──────── Extracted information
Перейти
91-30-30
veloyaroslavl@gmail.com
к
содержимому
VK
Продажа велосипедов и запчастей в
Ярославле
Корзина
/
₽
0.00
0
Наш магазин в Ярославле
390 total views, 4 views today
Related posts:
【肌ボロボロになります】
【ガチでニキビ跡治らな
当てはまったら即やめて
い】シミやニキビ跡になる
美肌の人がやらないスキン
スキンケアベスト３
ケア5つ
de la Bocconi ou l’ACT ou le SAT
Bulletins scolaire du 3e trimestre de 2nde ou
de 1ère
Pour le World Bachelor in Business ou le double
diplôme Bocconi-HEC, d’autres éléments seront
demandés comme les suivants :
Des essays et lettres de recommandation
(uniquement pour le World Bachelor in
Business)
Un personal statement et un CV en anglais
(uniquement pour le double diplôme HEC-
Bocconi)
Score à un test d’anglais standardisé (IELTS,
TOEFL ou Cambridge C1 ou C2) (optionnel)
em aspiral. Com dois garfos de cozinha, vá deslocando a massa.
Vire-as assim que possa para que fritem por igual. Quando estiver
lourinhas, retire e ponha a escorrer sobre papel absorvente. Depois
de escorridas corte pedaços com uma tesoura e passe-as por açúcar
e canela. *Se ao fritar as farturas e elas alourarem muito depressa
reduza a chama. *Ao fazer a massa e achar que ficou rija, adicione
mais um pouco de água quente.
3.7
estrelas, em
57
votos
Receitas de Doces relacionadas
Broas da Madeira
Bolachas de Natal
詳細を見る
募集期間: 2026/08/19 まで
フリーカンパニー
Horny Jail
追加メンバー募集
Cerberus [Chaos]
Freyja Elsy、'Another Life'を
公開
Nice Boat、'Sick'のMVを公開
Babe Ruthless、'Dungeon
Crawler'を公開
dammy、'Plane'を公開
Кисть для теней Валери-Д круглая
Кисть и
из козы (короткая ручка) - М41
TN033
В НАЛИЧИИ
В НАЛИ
────────────────
• What is expected
Respond with the count of lines in the material above that contain the word "Business", and add nothing to it.

• Result for this exercise
2